EXERCISE PASSAGE —
Rule-based: prior knowledge, intuition or a protocol is available for this situation (e.g. failed intubation) but is wrongly applied. This may be by omission, too late, or by applying the wrong rule.

Knowledge-based: an unfamiliar or novel situation requires the ‘calculation’ of a solution based on the (usually incomplete) evidence. These require thought and are particularly prone to confirmation bias – evidence which supports the current model is sought, and contrary evidence is ignored.

Violations: these are deliberate choices to deviate from agreed practice (formal standing operating procedures (SOPs), or informal custom and practice). Again, these can be subdivided:

Routine violations: corners are routinely cut. This may be at an individual or departmental level. ‘Normalization of deviance’ may occur, where unacceptable practice becomes accepted practice over time. The risk is that practice becomes further and further away from good practice gradually, such that it is not noticed or dealt with until too late.

Self-serving violations: breaking the rules for personal gratification.

Situational violations: breaking the rules because (correctly) the situation demands it. There will always be circumstances when rules and procedures do not fit. A safety-conscious organization seeks to learn from these incidents.

In the generation of an incident, organizational factors are the beginning of the sequence. These create latent failures which result from the negative consequences of management decisions, and organizational strategy and/or planning. The latent failures then permeate through departmental pathways to the workplace (e.g. the operating theatre complex). Here, they create conditions which allow violations and commission of errors. The errors generated in the workplace environment may be prevented by a front-end clinician (near-miss). However, a simple active failure on the part of the clinician at this stage allows the error to produce damaging outcomes. Figure 44.1 illustrates an example: how a medication error can result from a combination of latent failures, conditions contributing to error and violations, and active failure.

TASKS —
[1] In the passage on errors and violations, what is meant by "normalization of deviance"?
[2] In the passage on errors and violations, repeat the stretch from "Routine violations: corners" through "from these incidents.".
[3] Go on with the passage on errors and violations, picking up after its last sentence.
The material has no connection to the passage on errors and violations.

SOURCE INFORMATION —
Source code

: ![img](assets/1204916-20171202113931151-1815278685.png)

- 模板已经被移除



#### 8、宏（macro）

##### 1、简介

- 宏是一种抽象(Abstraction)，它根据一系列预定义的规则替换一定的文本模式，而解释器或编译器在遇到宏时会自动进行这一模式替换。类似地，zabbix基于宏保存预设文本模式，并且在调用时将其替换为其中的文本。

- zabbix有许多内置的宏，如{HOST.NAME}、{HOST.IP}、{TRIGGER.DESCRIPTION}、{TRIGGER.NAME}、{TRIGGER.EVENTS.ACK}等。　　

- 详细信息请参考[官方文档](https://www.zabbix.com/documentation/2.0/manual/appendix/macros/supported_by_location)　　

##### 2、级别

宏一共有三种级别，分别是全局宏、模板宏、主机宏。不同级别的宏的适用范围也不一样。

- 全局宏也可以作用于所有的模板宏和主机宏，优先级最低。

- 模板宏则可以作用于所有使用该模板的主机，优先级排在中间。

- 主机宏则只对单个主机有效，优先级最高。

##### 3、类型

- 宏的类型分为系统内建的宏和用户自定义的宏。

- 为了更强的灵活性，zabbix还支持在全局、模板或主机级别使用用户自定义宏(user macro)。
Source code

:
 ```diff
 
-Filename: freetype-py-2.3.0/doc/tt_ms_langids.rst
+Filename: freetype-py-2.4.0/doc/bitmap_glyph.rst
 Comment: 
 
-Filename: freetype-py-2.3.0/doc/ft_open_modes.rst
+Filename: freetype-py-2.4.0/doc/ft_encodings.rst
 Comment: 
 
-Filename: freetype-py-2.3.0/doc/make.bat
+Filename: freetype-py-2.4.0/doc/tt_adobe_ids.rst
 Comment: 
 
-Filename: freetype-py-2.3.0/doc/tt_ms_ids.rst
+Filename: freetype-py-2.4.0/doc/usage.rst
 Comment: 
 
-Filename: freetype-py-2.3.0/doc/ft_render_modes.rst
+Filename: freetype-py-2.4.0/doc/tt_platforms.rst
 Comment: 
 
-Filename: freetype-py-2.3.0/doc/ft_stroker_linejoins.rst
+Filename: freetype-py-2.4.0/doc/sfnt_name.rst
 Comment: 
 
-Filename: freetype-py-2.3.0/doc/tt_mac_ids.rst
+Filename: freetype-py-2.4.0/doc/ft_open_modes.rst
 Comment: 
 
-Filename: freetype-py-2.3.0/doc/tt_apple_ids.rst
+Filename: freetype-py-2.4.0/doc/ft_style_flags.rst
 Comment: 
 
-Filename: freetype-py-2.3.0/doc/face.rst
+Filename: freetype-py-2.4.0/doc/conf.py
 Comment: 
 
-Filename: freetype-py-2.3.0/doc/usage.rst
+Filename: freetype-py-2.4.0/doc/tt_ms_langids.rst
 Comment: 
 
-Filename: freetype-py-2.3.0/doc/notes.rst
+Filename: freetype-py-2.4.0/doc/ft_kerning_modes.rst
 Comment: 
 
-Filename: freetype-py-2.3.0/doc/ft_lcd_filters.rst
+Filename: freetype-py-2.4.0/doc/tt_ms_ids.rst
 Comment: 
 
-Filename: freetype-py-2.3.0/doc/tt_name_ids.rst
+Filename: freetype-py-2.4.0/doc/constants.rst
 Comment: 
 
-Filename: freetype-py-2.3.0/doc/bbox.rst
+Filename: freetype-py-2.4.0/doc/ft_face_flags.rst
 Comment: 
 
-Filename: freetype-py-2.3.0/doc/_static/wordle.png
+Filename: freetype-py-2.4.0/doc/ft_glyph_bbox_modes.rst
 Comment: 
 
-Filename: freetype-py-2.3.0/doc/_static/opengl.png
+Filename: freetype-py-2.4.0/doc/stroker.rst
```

OUTPUTS FOR THE TASKS —
[1] Unacceptable practice becomes accepted practice over time.

[2]
Routine violations: corners are routinely cut. This may be at an individual or departmental level. ‘Normalization of deviance’ may occur, where unacceptable practice becomes accepted practice over time. The risk is that practice becomes further and further away from good practice gradually, such that it is not noticed or dealt with until too late.

Self-serving violations: breaking the rules for personal gratification.

Situational violations: breaking the rules because (correctly) the situation demands it. There will always be circumstances when rules and procedures do not fit. A safety-conscious organization seeks to learn from these incidents.

[3]
In view of this knowledge, in order to facilitate quality and safety culture, it is important that, first, the healthcare organization must accept that in the vast majority of errors/accidents, ‘system’ failure has a major role to play. Second, the organization needs to be ‘open’ about it, and this openness and transparency must reflect in all their policies and procedures. Third, the organization’s response to these accidents must be ‘just’, and non-punitive for the individual involved. Finally, there must be mechanisms and forums so that ‘learning’ can occur at all levels within the organization, and so that systems are continuously improved.

Focus on Safety Behaviour and Non-Technical Skills

In clinical practice, some personal attributes of health care workers naturally render them more safe than others. These attributes are what one might see in a most highly respected member of a department.

There is now growing realization that these attributes along with non-technical skills are essential among staff to raise quality and safety in an organization. The General Medical Council in the UK makes it clear that doctors are expected to have these personal attributes. Detailed analyses of some of the high-profile incidents in anaesthesia have drawn attention towards non-technical skills. These non-technical skills (NTS) are defined as ‘The cognitive, social and personal resource skills that complement technical skills and contribute to safe and efficient task performance. They are not new or mysterious skills but are essentially what the best practitioners do in order to achieve consistently high performance and what the rest of us do on a good day’.

The underlying premise is that:

In view of these facts, and the recent knowledge about human behaviour under stressful conditions, it is important that health care organizations and workers have commitment to education and practice in non-technical skills. In particular, for the operating theatre environment, the following skills are important:

Communication and Teamwork

Some of us are better communicators and better team workers than others. However, it is now well known that, if the skills are delineated, if awareness is raised about them and tools of learning are implemented by the organization, everyone can improve these skills beyond their previous level. The best possible scenario would be when all members of the team know each other, have mutual trust, are able to discuss problems and issues openly, learn from each other and work together for a common goal. Team leaders have special responsibility for ensuring that they have complete trust in the other members of their team. Listening to each other is extremely important to gain trust. In an ideal world, team members would respect and trust each other, know each others’ strengths and weaknesses, have a low threshold for discussion and learning, and would be able to manage and allocate tasks such that the job at hand is accomplished in the most efficient and safe manner with all members of the team deriving great satisfaction from a job well done. In practice, it is difficult to accomplish this ideal. Therefore, organizations must actively explore and implement tools and training programmes which allow employees to enhance their level of communication and team working.

Pre-list briefings are an important component of this process for the whole operating team. They are tools to foster good communication, planning and learning for the whole team.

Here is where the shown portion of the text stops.